The Confederates, or the First Happy Day of the Island Princess.
Who think the fair to cruelty inclined,
Recant your error, and with shame confess
Their tender care of Skipwith190 in distress:
For now to vindicate this monarch’s right,
The Scotch and English equal charms unite;
In solemn leagues contending nations join,
And Britain labours with the vast design.
An opera with loud applause is played,
Which famed Motteux in soft heroics made;
And all the sworn Confederates resort,
To view the triumph of their sovereign’s court.
In bright array the well-trained host appears;
Supreme command brave Derwentwater191 bears;
And next in front George Howard’s bride192 does shine,
The living honour of that ancient line.
The wings are led by chiefs of matchless worth;
Great Hamilton,193 the glory of the North,
Commands the left; and England’s dear delight,
The bold Fitzwalter194 charges on the right.
The Prince, to welcome his propitious friends,
A throne erected on the stage ascends.
He said:—Blest angels! for great ends designed,
The best, and sure the fairest, of your kind,
How shall I praise, or in what numbers sing
Your just compassion of an injured king?
Till you appeared, no prospect did remain,
My crown and falling sceptre to maintain;
No noisy beaus in all my realm were found;
No beauteous nymphs my empty boxes crowned:
But still I saw, O dire heart-breaking woe!
My own sad consort195 in the foremost row.
But this auspicious day new empire gives;
And if by your support my nation lives,
For you my bards shall tune the sweetest lays,
Norton196 and Henley197 shall resound your praise;
And I, not last of the harmonious train,
Will give a loose to my poetic vein.
To him great Derwentwater thus replied:—
Thou mighty prince, in many dangers tried,
Born to dispute severe decrees of fate,
The nursing-father of a sickly state;
Behold the pillars of thy lawful reign!
Thy regal rights we promise to maintain:
Our brightest nymphs shall thy dominions grace,
With all the beauties of the Highland race;
The beaus shall make thee their peculiar care,
For beaus will always wait upon the fair:
For thee kind Beereton and bold Webbe shall fight,198
Lord Scott199 shall ogle, and my spouse shall write:200
Thus shall thy court our English youth engross,
And all the Scotch, from Drummond down to Ross.
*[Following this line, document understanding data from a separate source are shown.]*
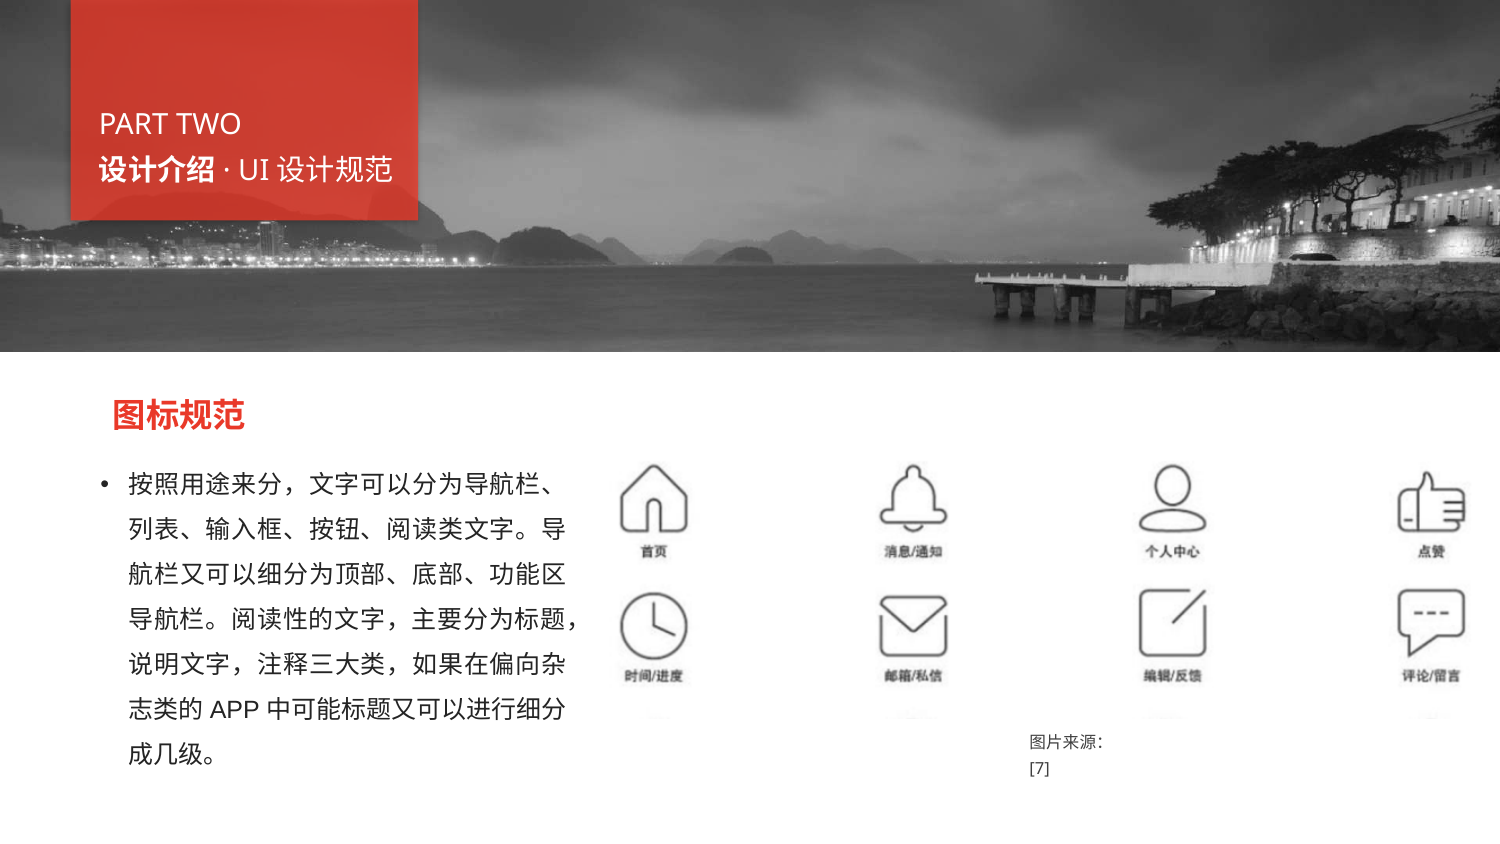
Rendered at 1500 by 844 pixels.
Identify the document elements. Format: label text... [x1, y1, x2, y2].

text_box 图标规范 [98, 386, 402, 441]
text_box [70, 0, 435, 221]
picture [0, 0, 1500, 352]
picture [598, 441, 1500, 720]
text_box 图片来源：[7] [1014, 728, 1152, 786]
text_box 按照用途来分，文字可以分为导航栏、列表、输入框、按钮、阅读类文字。导航栏又可以细分为顶部、底部、功能区导航栏。阅读性的文字，主要分为标题，说明文字，注释三大类，如果在偏向杂志类的APP中可能标题又可以进行细分成几级。 [84, 446, 582, 776]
Now in his throne the king securely sat;
But O! this change alarmed the rival state;
Besides he lately bribed, in breach of laws,
The fair deserter of her uncle’s cause.
This roused the monarch of the neighbouring crown,
A drowsy prince, too careless of renown.201
Yet prompt to vengeance, and untaught to yield,
Great Scarsdale202 challenged Skipwith to the field.
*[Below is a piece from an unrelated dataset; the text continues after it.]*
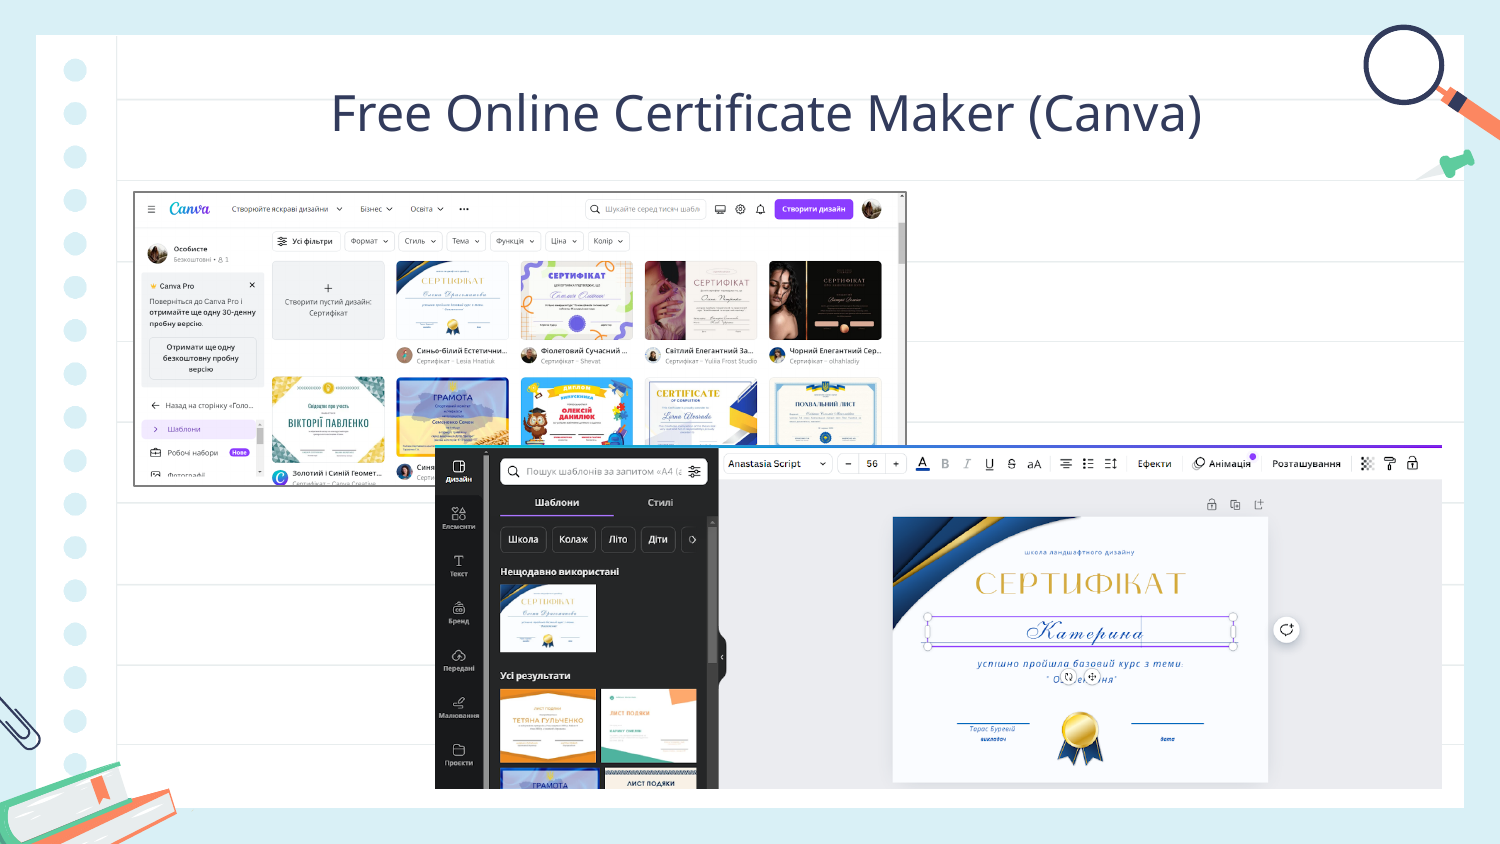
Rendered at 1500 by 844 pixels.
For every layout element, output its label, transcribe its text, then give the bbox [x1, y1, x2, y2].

Whole shoals of poets for this chief declare,
And vassal players attend him to the war.
Skipwith with joy the dreadful summons took,
And brought an equal force; then Scarsdale spoke;—
Thou bane of empire, foe to human kind,
Whom neither leagues nor laws of nations bind;
For cares of high poetic sway unfit,
Thou shame of learning, and reproach of wit;
Restore bright Helen to my longing sight,
Or now my signal shall begin the fight.—
Hold, said the foe, thy warlike host remove,
Nor let our bards the chance of battle prove:
Should death deprive us of their shining parts,
What would become of all the liberal arts?
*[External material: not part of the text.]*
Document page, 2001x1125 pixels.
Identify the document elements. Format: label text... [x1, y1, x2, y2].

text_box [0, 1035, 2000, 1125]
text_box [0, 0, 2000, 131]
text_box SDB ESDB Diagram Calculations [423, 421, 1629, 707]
Should Dennis fall, whose high majestic wit,
And awful judgment, like two tallies, fit,
Adieu, strong odes, and every lofty strain,
The tragic rant, and proud Pindaric vein.
Should tuneful D’Urfey now resign his breath,
The lyric Muse would scarce survive his death;
But should divine Motteux untimely die,
The gasping Nine would in convulsions lie:
For these bold champions safer arms provide,
And let their pens the double strife decide.
The king consents; and urged by public good,
Wisely retreats to save his people’s blood:
The moving legions leave the dusty plain,
And safe at home poetic wars maintain.